Barcoding has focused his attention on distinctions that had always been impossible to sort out. "Sometimes you've got all these slightly different moths, and according to convention they are the same species," he says. "The original specimen that goes with this name could be sitting in a dusty drawer in Berlin, and who knows what ecological information goes with it? Maybe none! So we send legs of all these supposedly identical insects to Paul, and sure enough, we get different barcodes. We go back to the box and sort them by barcode, and sure enough, one of the barcode clusters is big, one of them is smaller, one of them is gray, and one of them feeds on a different plant. So there goes your variation - there are four species!"
In Guelph today, the barcoding factory is running at full speed. So far, Hebert's team has analyzed nearly 375,000 specimens.
In Madagascar, a well-known myrmecologist named Brian Fisher has been barcoding ants by the thousands; there is a collaboration under way to get the barcodes of all birds (they have done 30 percent in the past five years) and every species of fish as well.

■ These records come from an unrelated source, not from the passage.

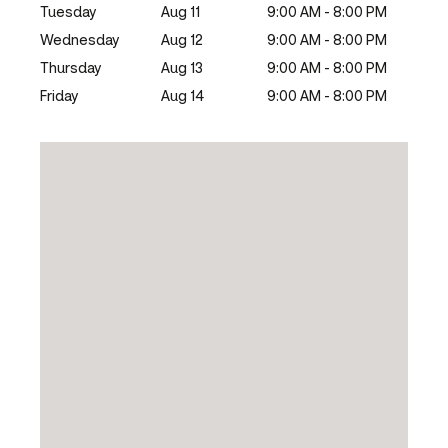
Tuesday
Aug 11
9:00 AM - 8:00 PM
Wednesday
Aug 12
9:00 AM - 8:00 PM
Thursday
Aug 13
9:00 AM - 8:00 PM
Friday
Aug 14
9:00 AM - 8:00 PM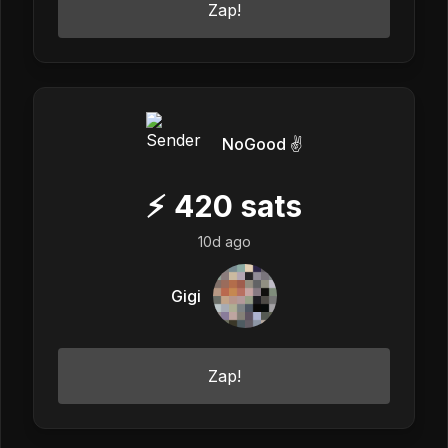
Zap!
NoGood ✌️
⚡
420
sats
10d ago
Gigi
Zap!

Barcoding works. When a named reference specimen exists in Hebert's database, the system can accept a bit of tissue, sequence the barcode region, and come up with a species name. Unfortunately, there are only about 47,000 barcodes that link directly to a name, because many of the barcoded specimens still lack a valid, traditional taxonomic identification.
"Each sequencer can run 500,000 sequences a year," Hebert says. "Line them up, feed them bug bits, pay the chemistry bill, and we can easily register 1 million species in a decade. Give us a few more sequencers, more chemistry money, more bug bits, and we'll register 100 million species in 20 years and then go swimming on a beach in Costa Rica."